Photo by Leo Reilly
Nick Sylvester is a name who has popped up many, many times across these pages since its very nascent beginnings. As the founder of the eclectic, Brooklyn-based experimental boutique label, Godmode Music, producer for artists such as Yaeji, Channel Tres, YVETTE, and more recently, Sarah Register and ISOLA, studio protégé of LCD Soundsystem’s James Murphy, and former drummer of the dearly departed grungy noise rockers, Mr. Dream, Sylvester has stood out over the last decade-plus as a singular sound-shaper in a world where we could stand to hear more challenges to the norms.
It’s taken him a minute, but he’s finally readying to release his debut album, a collection of experimental electronic noise compositions entitled Stereo Music for Breakbeats and Samplers, where the premise “takes the breakbeat to its breaking point” beyond the usual terrains of rap, house, garage, drum & bass, drill & bass.

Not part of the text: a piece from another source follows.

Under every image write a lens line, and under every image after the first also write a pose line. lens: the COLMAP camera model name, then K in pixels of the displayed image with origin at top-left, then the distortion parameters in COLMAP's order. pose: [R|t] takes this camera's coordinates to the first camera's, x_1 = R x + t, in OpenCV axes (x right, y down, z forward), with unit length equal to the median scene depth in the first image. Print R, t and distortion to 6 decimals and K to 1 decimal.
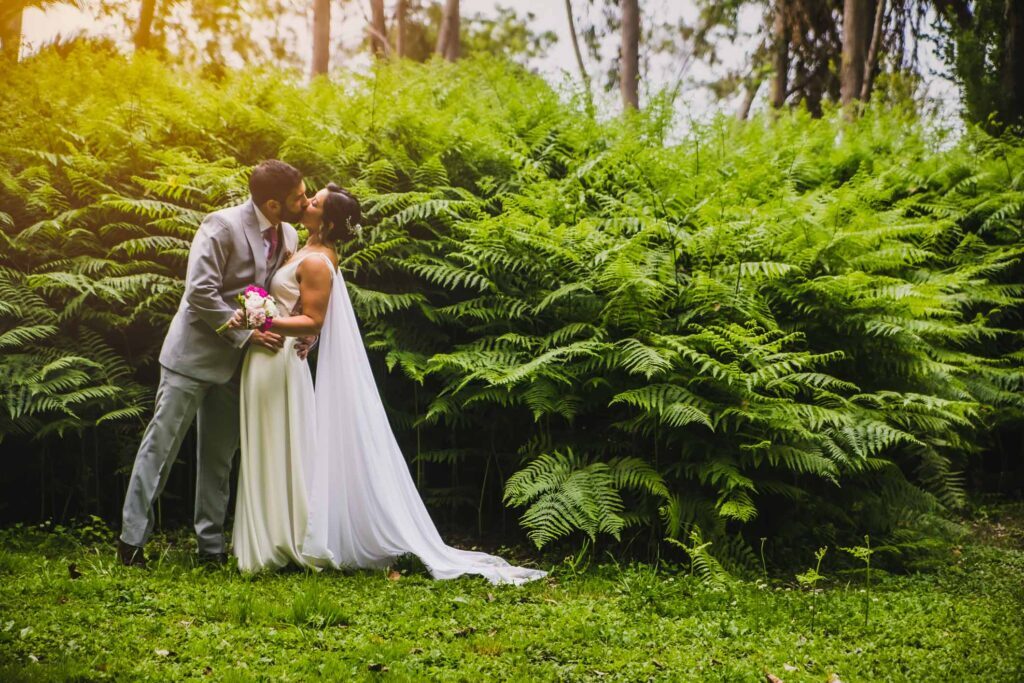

He’s introduced the effort with three aurally fascinating early previews, with the elastic, sputtering regurgitation and percolating synthesis of modular sounds on “Ziggy” and “Philly Joe” being two of them. On the album’s focal highlight, “Jaki”, our ears bare witness to something both pleasant and violent in short order. This is is an astute synopsis for Sylvester’s creative dichotomy in considering his “smart dumb” approach in composing pop architectures but also, deconstructing them down to their heavier, noisiest particle matter. Without losing that tiniest hint of an earworm within his framework, he still manages to pull off the remarkable in turning the switch on with your senses in the most unassuming way. And then disintegrating them altogether.
Nick Sylvester’s Stereo Music for Breakbeats and Samplers will be released July 22nd on Smartdumb.